В конце 1960-х Михнов приходит, как и многие большие мастера XX века, к минимализму: он ограничивает себя в творческих средствах, придумав способ «растекать краску» – темперу, соус, гуашь, акварель – на бумаге небольших форматов. Истоньшая телесные пласты своей живописи, он выбирает не минимализм формы, а композиторское самоограничение в изобразительных средствах, чтобы заново открыть истину, подвергнутую сомнению: при помощи живописных средств можно создавать бесконечно разнообразные формы. Он выбирает себе канон, живописное послушание, чтобы представить свободу как результат. Потому что свобода важна не для самой себя, не для самовыражения, но ради полноты представления мира, в котором взгляд абстракциониста Михнова видит чрезвычайно остро, конкретно и живо. Взгляд Михнова способен в секунду преодолеть дистанцию от изначального, неоформленного материала, взятого в полноте чистоты, до совершенного образа. Михнов, будучи идеальным современным художником, не скрывает свои выразительные средства, дает им жить, но, подобно художникам классическим, он представляет и абсолютно убедительный, свободный от воли своего создателя, совершенный образ, который получает уже собственную жизнь, отдельную от материалов, пошедших на его постройку. Так примерно из открытого звука в стихотворении друга Михнова, поэта Леонида Аронзона устремляется в пространство мира обэриутский жук – «Гудя вкруг собственного у / Кружил в траве тяжелый жук», – делая живыми и вечное лето, и поэтическую традицию.

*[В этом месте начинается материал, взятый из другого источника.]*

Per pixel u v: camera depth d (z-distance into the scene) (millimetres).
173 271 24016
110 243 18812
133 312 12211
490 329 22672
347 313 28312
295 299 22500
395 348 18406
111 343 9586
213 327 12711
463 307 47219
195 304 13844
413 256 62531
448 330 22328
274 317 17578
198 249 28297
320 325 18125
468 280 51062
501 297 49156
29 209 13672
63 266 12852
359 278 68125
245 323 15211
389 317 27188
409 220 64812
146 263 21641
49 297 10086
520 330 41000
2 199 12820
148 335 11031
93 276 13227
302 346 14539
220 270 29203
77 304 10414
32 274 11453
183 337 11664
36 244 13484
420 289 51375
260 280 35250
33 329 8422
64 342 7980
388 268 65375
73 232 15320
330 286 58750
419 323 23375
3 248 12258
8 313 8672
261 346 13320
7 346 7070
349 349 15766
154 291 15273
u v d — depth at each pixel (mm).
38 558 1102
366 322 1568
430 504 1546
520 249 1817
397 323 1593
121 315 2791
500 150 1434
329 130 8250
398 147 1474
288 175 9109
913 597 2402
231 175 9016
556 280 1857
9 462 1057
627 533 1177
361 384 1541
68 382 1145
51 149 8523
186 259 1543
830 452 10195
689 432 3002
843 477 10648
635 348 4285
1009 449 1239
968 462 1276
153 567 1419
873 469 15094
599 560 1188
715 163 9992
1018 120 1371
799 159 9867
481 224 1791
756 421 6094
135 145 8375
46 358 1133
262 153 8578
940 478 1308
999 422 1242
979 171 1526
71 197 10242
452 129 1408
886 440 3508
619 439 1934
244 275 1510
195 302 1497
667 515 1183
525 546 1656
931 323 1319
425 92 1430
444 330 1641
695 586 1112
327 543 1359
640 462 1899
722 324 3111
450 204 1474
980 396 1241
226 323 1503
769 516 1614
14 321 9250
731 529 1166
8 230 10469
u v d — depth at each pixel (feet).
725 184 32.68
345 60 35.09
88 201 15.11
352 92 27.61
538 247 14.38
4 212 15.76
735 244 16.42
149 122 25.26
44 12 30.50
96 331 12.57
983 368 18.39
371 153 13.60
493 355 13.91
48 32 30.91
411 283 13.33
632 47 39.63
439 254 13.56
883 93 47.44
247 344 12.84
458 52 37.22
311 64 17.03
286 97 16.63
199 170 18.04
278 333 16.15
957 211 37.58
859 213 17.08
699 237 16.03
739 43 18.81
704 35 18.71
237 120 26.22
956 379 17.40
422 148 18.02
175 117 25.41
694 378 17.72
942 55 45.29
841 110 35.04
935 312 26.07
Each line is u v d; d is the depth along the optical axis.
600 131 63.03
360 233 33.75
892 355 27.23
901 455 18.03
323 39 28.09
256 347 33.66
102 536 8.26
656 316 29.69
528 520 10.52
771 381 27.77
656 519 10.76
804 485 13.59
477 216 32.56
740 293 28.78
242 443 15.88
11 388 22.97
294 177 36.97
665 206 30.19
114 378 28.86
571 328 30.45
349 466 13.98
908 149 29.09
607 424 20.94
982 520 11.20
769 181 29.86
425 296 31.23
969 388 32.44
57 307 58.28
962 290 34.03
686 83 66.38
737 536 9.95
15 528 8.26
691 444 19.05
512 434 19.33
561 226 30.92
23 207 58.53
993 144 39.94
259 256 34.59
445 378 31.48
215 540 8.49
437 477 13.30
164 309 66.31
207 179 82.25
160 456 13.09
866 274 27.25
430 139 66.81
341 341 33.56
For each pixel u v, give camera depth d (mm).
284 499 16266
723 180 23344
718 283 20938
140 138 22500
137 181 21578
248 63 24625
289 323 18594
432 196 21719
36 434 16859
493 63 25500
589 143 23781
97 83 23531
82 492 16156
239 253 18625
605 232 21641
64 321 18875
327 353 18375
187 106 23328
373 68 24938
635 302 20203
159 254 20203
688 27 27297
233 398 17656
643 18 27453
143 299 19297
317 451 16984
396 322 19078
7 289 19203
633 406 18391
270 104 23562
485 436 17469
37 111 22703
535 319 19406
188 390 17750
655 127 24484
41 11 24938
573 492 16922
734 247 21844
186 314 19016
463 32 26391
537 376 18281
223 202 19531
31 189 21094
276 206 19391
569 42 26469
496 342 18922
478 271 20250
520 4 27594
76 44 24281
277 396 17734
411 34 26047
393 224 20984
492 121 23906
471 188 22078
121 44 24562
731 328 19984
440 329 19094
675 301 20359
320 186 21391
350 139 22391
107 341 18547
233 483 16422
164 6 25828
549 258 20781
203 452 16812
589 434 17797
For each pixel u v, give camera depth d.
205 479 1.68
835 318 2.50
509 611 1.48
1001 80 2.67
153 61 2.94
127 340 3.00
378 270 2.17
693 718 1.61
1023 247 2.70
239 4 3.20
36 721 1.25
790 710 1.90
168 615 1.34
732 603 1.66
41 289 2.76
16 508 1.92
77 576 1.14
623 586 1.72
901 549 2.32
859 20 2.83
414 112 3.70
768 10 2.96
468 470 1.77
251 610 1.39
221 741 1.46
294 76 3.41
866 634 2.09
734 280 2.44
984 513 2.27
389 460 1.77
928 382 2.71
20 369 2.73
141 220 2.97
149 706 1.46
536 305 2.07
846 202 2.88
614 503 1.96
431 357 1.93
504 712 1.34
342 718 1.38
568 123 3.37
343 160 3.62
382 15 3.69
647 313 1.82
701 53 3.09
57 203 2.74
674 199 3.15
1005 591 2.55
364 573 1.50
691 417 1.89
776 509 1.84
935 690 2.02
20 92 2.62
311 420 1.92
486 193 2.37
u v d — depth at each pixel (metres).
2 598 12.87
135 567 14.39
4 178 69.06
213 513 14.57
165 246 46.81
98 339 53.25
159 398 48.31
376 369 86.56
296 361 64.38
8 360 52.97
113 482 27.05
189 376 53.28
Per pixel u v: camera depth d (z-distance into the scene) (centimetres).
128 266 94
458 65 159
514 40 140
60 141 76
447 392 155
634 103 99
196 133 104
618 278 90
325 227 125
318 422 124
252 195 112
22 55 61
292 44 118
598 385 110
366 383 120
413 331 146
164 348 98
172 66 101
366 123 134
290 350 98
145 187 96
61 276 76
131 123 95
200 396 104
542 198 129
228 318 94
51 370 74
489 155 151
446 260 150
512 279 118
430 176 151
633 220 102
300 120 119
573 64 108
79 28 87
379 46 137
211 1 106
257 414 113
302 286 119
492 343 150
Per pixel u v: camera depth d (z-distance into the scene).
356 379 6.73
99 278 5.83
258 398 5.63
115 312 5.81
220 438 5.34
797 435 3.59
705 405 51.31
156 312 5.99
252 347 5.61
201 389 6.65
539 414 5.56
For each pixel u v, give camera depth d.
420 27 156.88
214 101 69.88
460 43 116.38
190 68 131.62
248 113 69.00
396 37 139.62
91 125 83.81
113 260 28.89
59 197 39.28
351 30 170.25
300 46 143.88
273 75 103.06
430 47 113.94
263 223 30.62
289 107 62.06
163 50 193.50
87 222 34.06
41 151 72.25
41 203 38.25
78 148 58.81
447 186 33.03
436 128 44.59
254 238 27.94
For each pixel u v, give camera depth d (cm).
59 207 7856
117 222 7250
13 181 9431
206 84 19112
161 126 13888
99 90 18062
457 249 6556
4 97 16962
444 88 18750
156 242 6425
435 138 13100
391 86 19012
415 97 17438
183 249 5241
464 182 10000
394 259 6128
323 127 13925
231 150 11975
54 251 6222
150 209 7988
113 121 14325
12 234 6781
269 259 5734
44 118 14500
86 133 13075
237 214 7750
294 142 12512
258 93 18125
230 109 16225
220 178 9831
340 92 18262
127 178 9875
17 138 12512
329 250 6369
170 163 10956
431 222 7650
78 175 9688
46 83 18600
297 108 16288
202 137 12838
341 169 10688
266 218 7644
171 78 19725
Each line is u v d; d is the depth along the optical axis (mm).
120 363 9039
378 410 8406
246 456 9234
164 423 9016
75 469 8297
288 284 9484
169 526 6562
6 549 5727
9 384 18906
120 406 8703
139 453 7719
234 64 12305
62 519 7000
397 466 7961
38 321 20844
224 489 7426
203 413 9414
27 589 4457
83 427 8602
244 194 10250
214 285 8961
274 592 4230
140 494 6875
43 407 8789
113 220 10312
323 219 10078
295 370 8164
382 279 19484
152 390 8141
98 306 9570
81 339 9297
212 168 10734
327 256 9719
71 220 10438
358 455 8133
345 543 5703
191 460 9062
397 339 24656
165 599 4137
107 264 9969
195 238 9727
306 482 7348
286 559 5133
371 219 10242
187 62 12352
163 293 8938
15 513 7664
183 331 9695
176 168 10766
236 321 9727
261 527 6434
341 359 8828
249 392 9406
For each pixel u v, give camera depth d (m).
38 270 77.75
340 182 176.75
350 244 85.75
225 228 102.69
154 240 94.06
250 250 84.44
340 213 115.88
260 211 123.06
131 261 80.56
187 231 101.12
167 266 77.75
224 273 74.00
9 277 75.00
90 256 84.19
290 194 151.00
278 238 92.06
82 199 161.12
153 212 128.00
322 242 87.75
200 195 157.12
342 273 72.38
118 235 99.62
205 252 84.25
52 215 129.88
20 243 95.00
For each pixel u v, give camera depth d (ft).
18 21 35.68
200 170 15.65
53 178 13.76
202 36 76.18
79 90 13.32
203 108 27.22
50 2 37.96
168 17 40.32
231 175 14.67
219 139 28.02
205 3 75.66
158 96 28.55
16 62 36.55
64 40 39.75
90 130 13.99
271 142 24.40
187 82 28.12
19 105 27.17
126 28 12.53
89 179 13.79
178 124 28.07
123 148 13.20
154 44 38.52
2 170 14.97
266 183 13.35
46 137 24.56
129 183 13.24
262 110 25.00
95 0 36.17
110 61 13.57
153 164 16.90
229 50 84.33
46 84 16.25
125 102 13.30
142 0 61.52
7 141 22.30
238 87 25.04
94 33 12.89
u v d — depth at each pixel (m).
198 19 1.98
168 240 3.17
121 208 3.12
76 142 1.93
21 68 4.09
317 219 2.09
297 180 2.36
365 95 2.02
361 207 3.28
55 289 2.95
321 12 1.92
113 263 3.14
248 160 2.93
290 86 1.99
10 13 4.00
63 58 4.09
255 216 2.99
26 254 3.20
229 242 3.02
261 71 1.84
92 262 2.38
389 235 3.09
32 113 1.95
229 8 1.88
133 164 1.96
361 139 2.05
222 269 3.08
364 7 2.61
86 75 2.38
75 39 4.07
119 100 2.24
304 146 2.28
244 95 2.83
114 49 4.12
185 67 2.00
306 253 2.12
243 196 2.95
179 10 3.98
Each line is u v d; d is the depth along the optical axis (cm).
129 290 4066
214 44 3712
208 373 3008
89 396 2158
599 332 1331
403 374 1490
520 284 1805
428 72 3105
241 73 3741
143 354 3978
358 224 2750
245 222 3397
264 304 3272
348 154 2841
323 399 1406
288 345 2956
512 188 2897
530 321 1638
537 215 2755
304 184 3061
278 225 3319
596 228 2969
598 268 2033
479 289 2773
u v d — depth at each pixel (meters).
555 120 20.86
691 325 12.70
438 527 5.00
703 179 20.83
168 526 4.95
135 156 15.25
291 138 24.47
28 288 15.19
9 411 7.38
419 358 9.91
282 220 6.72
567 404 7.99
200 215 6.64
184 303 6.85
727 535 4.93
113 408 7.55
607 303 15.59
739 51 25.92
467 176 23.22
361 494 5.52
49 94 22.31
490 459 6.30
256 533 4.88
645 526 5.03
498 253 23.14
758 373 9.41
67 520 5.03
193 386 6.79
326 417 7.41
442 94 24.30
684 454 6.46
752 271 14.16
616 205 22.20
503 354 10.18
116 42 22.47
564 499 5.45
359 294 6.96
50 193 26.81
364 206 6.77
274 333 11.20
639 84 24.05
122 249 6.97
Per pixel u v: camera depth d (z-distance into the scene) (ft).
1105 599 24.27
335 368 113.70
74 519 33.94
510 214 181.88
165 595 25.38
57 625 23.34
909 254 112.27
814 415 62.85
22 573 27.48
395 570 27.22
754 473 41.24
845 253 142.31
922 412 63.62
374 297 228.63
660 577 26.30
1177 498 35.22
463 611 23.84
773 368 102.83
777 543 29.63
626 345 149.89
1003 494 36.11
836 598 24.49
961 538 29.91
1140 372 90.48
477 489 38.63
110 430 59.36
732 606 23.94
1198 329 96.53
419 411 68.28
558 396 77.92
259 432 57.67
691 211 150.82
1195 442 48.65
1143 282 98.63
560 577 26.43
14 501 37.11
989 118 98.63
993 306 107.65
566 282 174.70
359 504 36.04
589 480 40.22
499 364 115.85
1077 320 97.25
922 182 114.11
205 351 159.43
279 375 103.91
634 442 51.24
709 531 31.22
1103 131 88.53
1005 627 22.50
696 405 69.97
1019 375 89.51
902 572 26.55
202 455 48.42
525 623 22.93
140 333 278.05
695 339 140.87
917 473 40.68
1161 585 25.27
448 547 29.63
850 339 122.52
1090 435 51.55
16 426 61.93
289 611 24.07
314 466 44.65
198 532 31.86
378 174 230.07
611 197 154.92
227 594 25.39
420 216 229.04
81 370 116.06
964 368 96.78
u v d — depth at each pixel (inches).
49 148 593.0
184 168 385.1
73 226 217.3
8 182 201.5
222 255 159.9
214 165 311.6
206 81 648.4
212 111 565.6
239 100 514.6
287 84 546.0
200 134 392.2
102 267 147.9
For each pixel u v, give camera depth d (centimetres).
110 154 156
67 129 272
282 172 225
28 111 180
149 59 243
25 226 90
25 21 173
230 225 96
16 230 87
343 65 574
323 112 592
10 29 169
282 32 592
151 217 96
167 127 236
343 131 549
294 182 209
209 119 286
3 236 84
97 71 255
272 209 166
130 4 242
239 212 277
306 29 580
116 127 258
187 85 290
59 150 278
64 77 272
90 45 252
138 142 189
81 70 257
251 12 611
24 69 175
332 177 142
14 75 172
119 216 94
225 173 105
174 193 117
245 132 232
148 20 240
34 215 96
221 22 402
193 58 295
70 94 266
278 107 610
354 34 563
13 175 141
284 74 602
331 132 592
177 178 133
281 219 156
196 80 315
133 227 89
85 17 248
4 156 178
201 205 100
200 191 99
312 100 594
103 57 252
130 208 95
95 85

Михнов говорил, что игра в искусстве идет не на выигрыш, а на процесс, причем целью процесса является «разбуженная природа». Эту «природу» можно видеть и понимать многообразно. В композициях Михнова заключено множество ассоциаций и связей; сам он оставил многочисленные посвящения, которые побуждают искать в абстракции красок конкретные явления: музыку Баха, картины Поллока, Босха и Брейгеля или же черты окружавших художника людей. И эта конкретность Михнова никогда не бывает обманчивой. Он действительно воссоздает суть события; действуя краской, мастихином и водой, добивается пронзительного встречного движения восстающей реальности, возникающей из тела бумаги навстречу взгляду художника и зрителя. Интересующиеся могут сопоставить композицию, посвященную безвременной смерти Аронзона с действительными обстоятельствами этой трагедии. Михнов не представляет умирающего поэта и осенние окрестности этой страшной охоты; но в его небольшом абстрактном графическом листе есть все это и даже больше. В нем есть эпитафия Аронзону и самому себе, художнику, приговоренному быть верным своему спонтанному дару, фаворскому свету в условиях стесненного духа, неприятия искусства и ежедневной лжи. Михнов каждой своей удавшейся картиной убеждает в особой истинной конкретности искусства: в необходимости живого образа, который независим от того, реалистический или абстрактный тип изображения выбран, от того, осуществляет ли себя этот образ в живописи, поэзии, музыке, жизни или театре. Абстракции Михнова как система творчества совершенны, ведь они представляют формализованный свод истин, но вместе с тем каждая из них, доросшая до своей зрелости, являет собой чудо рождения конкретного, неповторимого образа, незабываемого во всей своей красочной живописи-жизни, как строка Аронзона, описывающая восемью словами целый мир, «где голубой пилою гор / Был окровавлен лик озер».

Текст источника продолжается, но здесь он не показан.